◆ SUPPLIED PASSAGE
Content starts

On Christmas morning, the family of five has a big brunch, opens presents and plays some newly-unwrapped board games together.

But some family members haven’t always been able to enjoy those family traditions.

Husband and father Trent Fullarton spent 20 years as a submariner with the Royal Canadian Navy, which meant many missed Christmases due to being away for military services.

“With people missing, you clearly can tell,” said his wife Nancy. “You miss not just them being there and being able to share those experiences with them, but they’re also not there for the games and the fun.”

When he retired five years ago as a petty officer, Trent joined HMCS Queen Charlotte Naval Reserve and has since been able to spend Christmas at home.

“Him being retired is a good thing,” said Nancy. “It’s the first time in our whole existence with all of our kids that he’s actually in one place where we are.”

Nancy and her eight-year-old daughter Sophie were two of many who participated in the P.E.I. Military Family Resource Centre’s Christmas party at the Murchison Centre Sunday.

Although her husband is home for Christmas this year, Nancy said she has previously relied on military resources centres and their programs and knows the support they can provide to military families.

Content ends

◆ WHAT YOU ARE ASKED TO DO
In the text on the Fullarton family's Christmas, can you rewrite the part from "On Christmas morning, the" to "those family traditions.", substituting "breakfast" for "brunch"? The material after this point comes from a separate source.

◆ AVAILABLE DATA
Content starts

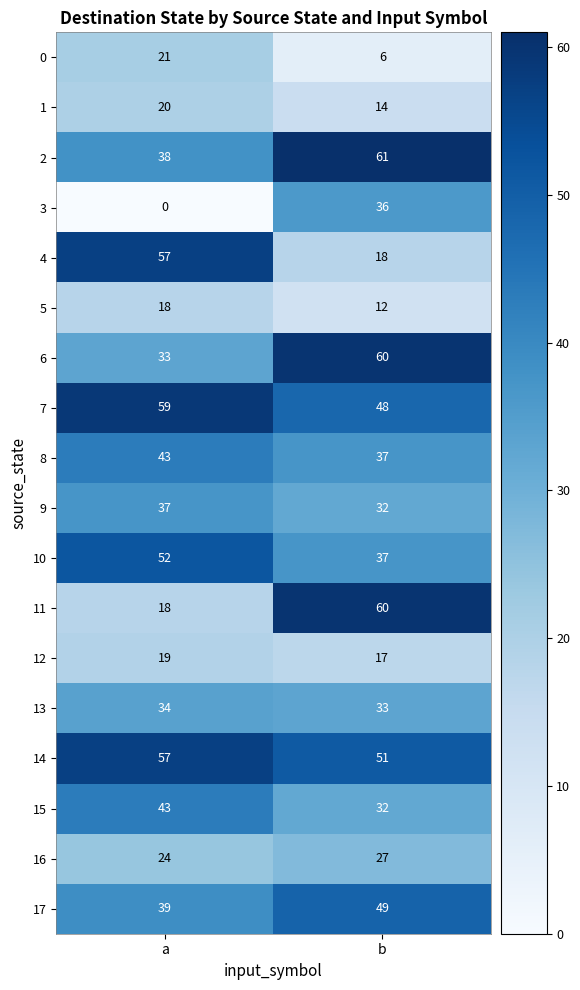

The value of 0 at b is 6. True or false?

True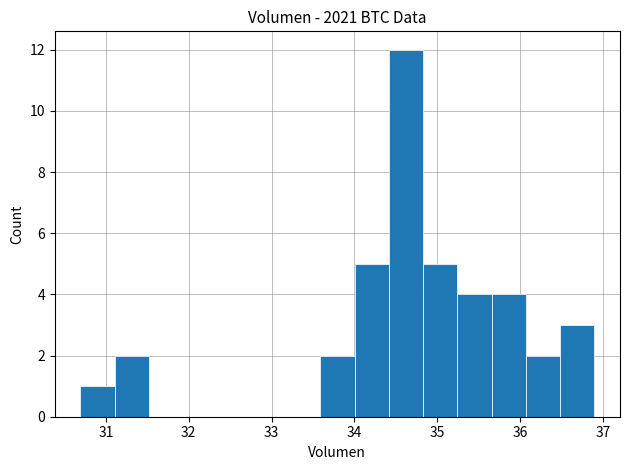

Reading left to right, transcribe this chart: for each bar, give the range it covers on the x-axis and its height. Neither the bar edges nor the heights are printed on the chart, so give them approximately, as read against the axes.

30.7 to 31.1: 1
31.1 to 31.5: 2
31.5 to 31.9: 0
31.9 to 32.3: 0
32.3 to 32.8: 0
32.8 to 33.2: 0
33.2 to 33.6: 0
33.6 to 34.0: 2
34.0 to 34.4: 5
34.4 to 34.8: 12
34.8 to 35.2: 5
35.2 to 35.7: 4
35.7 to 36.1: 4
36.1 to 36.5: 2
36.5 to 36.9: 3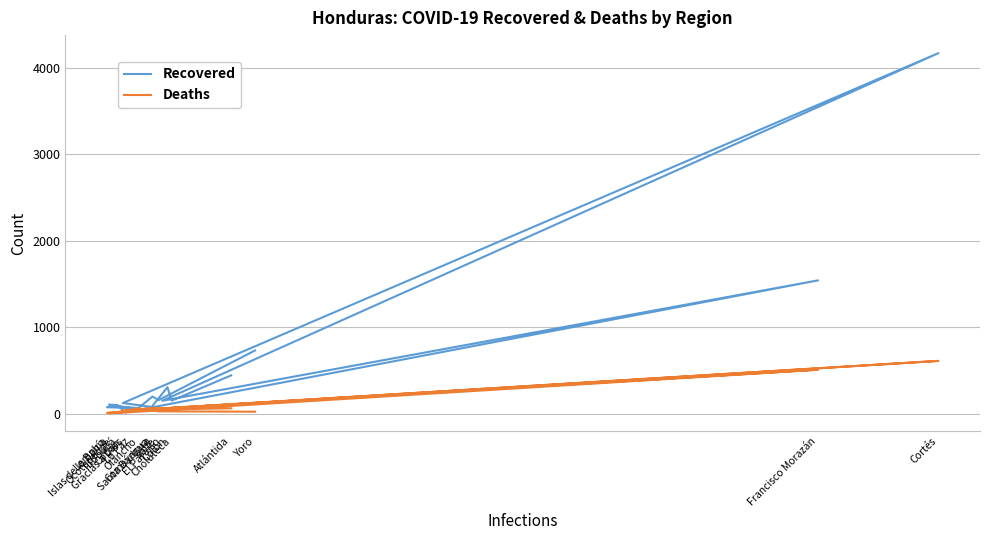

What is the maximum value for Recovered?

4167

Content ends

◆ RESULT
On Christmas morning, the family of five has a big breakfast, opens presents and plays some newly-unwrapped board games together.

But some family members haven’t always been able to enjoy those family traditions.